** Source text follows **

Scalable Monitoring
Distributed Monitoring
Introduction
The op5 Monitor backend can easily be configured to be used as a distributed monitoring solution. The distributed model looks like this.

In the distributed monitoring solution
•all configuration is done at the Master
•all new configuration is distributed to the pollers
•each poller is responsible for its own host group (Site).
•the Master has all the status information
Before we start
There are a few things you need to take care of before you can start setting up a distributed monitoring solution. You need to make sure
•you have at least two op5 Monitor servers of the same architecture up and running.
•op5 Monitor >=5.2 is installed and running on both machines.
•opened up the following TCP ports for communication between the servers
-15551, op5 Monitor backend communication port
-22, ssh (for the configuration sync).
-both included servers are to be found in DNS.
•Make sure the host group, the one the poller will be responsible for, is added to the master configuration and that at least one host is added to that host group.
The configuration
Setting up the new distributed monitoring solution
This distributed configuration will have one master and one poller:
•master01
•poller01
The poller will be monitoring the host group gbg.
During the setup we will use the command:
mon
The mon command is used to make life a bit easier when it comes to setting up a load balanced solution. To get more detailed information about the command mon just execute like this:
mon --help
To setup a distributed monitoring solution with one poller
1 Log in to the master over ssh, as root.
2 Add the new poller to the configuration with the following command:
mon node add poller01 type=poller hostgroup=gbg
3 Create and add ssh keys to and from the second peer by
as root user:
mon sshkey push --all
mon sshkey fetch --all
4 Add master01 as master at poller01:
mon node ctrl --type=poller -- mon node add master01 type=master
5 Set up the configuration sync:
dir=/opt/monitor/etc/oconf
conf=/opt/monitor/etc/nagios.cfg
mon node ctrl -- sed -i /^cfg_file=/d $conf
mon node ctrl -- sed -i /^log_file=/acfg_dir=$dir $conf
mon node ctrl -- mkdir -m 775 $dir
mon node ctrl -- chown monitor:apache $dir
6 To make sure you have an empty configuration on poller01:
mon node ctrl -- mon oconf hash
This will give you an hash looking like this (“da 39” -hash):
da39a3ee5e6b4b0d3255bfef95601890afd80709
7 Now push the configuration to the poller:
mon oconf push
8 Restart and push the logs from master01 to poller01:
mon restart; sleep 3; mon log push
Adding a new poller
In this instruction we will add a new poller to our distributed solution. Here we have the following hosts:
•master01
•poller01
•poller02 (This is the new one.)

** End of Source text **

▸ **Assignment A**
In the op5 distributed monitoring guide, list each statement given under "In the distributed monitoring solution".
▸ **Assignment B**
Transcribe the stretch of the op5 distributed monitoring guide from "In the distributed" through "the configuration sync).".
Nothing in the lines that follow has any bearing on this.

** Recorded information follows **

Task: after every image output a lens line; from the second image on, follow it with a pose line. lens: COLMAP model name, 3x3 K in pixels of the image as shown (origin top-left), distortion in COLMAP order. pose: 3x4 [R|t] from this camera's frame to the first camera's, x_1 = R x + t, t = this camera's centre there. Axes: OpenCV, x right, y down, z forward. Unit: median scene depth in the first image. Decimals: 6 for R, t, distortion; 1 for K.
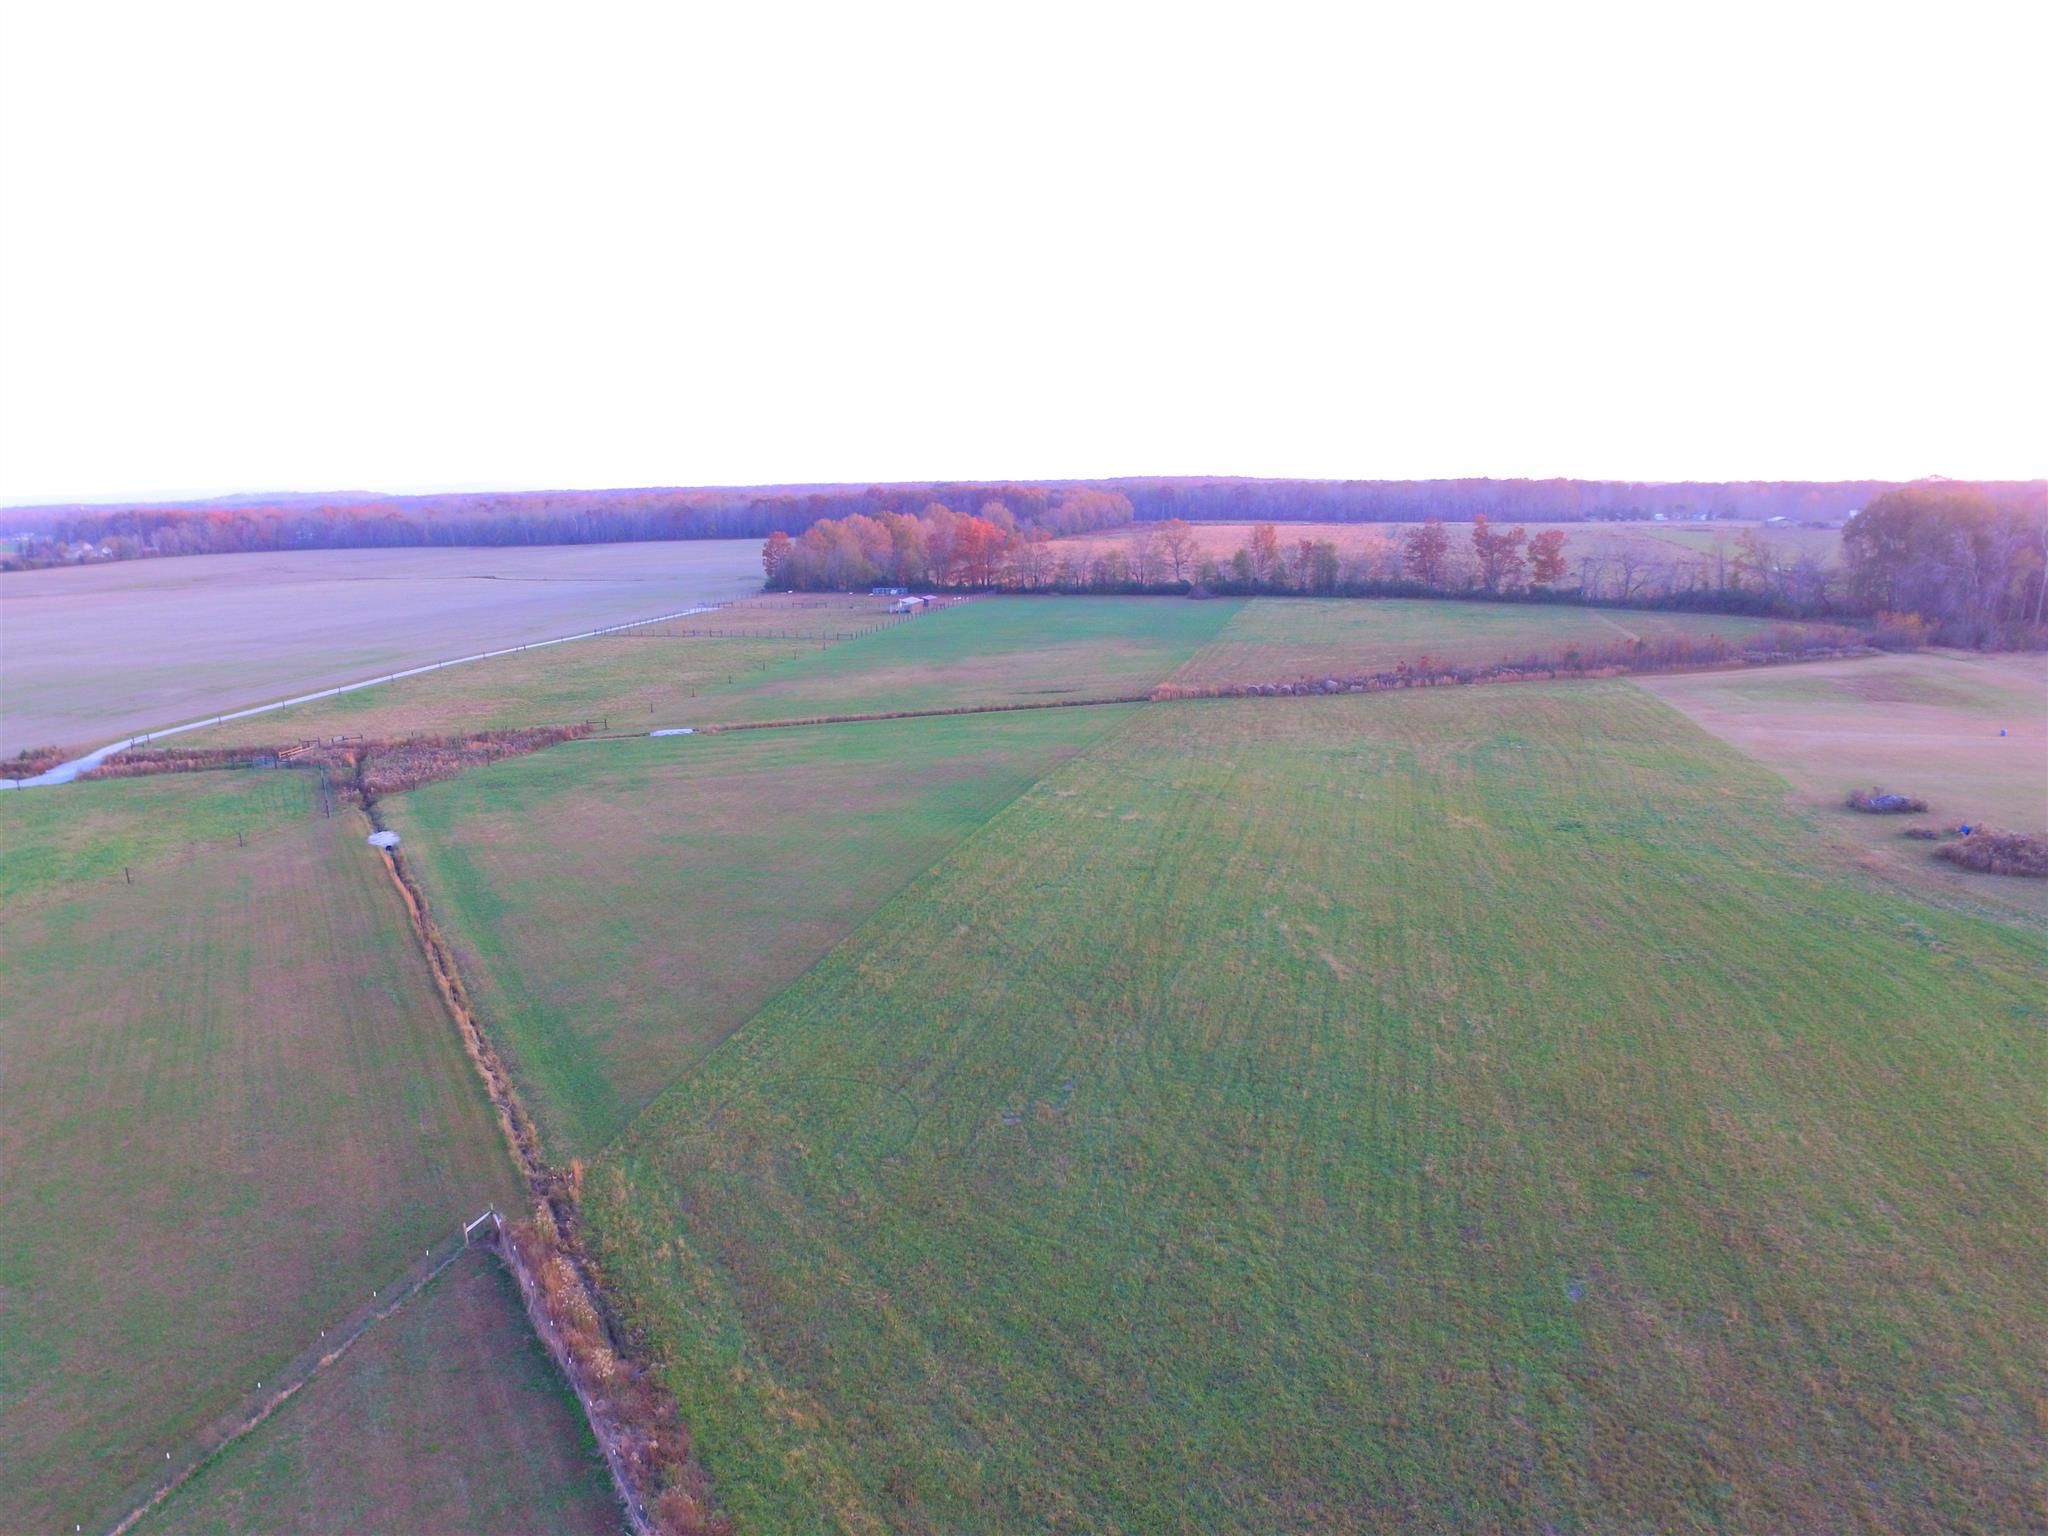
lens RADIAL K [[1363.5, 0, 1008.4], [0, 1363.5, 776.8], [0, 0, 1]] dist [-0.124446, 0.091159]
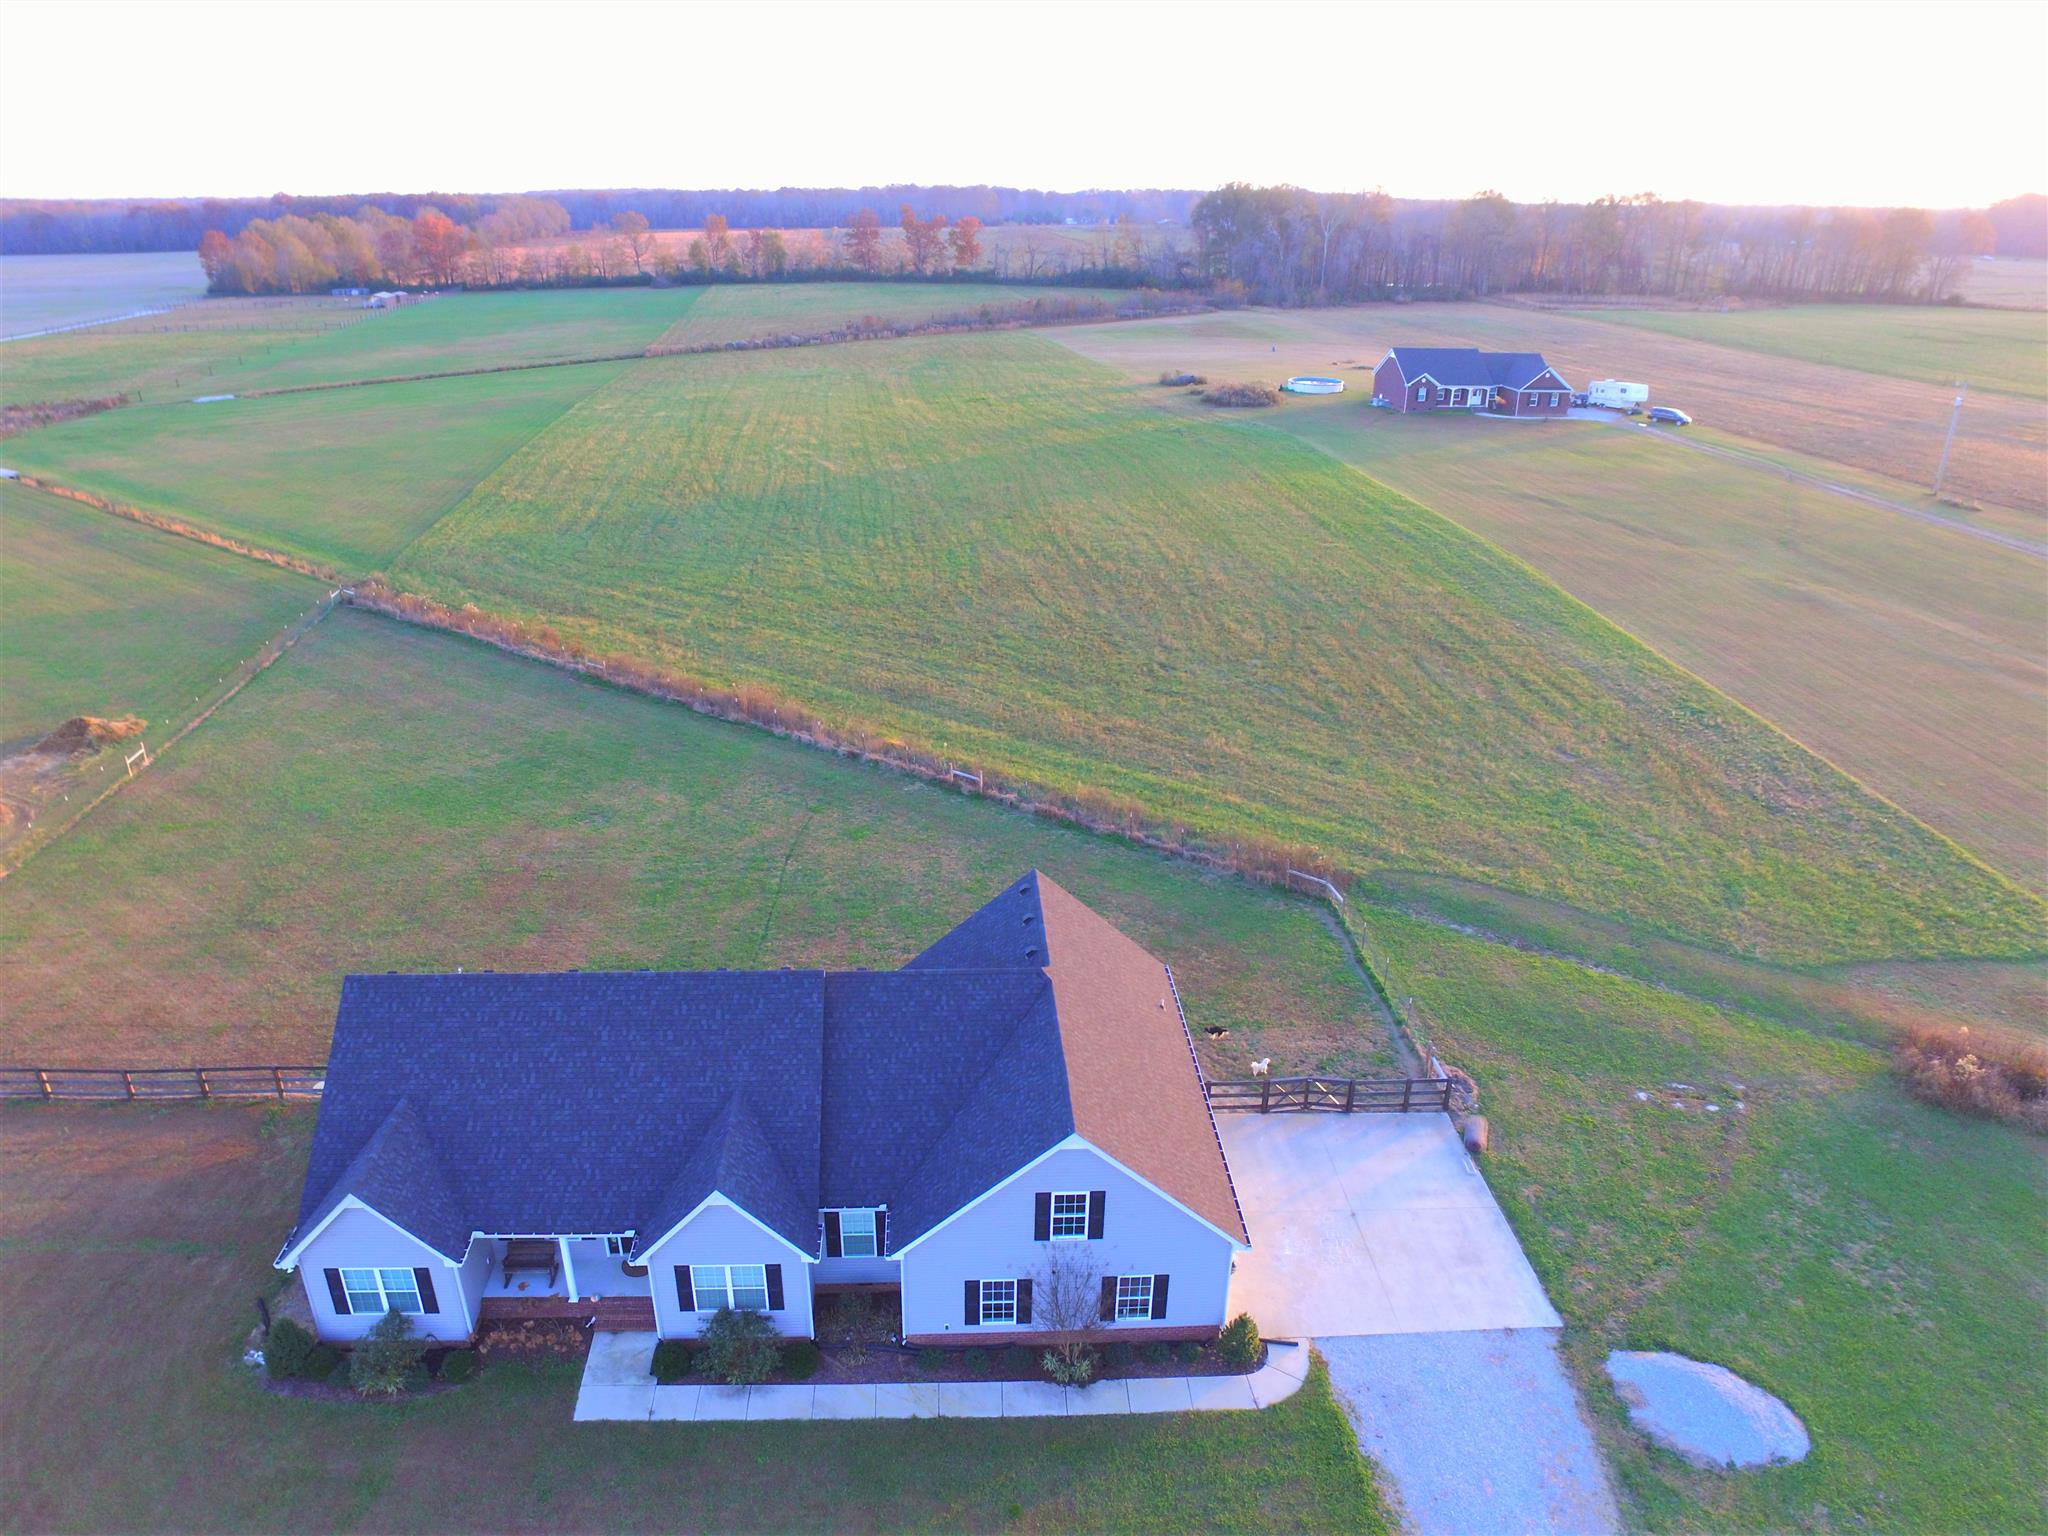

** End of Recorded information **

▸ **Reply A**
- All configuration is done at the Master.
- All new configuration is distributed to the pollers.
- Each poller is responsible for its own host group (Site).
- The Master has all the status information.

▸ **Reply B**
In the distributed monitoring solution
•all configuration is done at the Master
•all new configuration is distributed to the pollers
•each poller is responsible for its own host group (Site).
•the Master has all the status information
Before we start
There are a few things you need to take care of before you can start setting up a distributed monitoring solution. You need to make sure
•you have at least two op5 Monitor servers of the same architecture up and running.
•op5 Monitor >=5.2 is installed and running on both machines.
•opened up the following TCP ports for communication between the servers
-15551, op5 Monitor backend communication port
-22, ssh (for the configuration sync).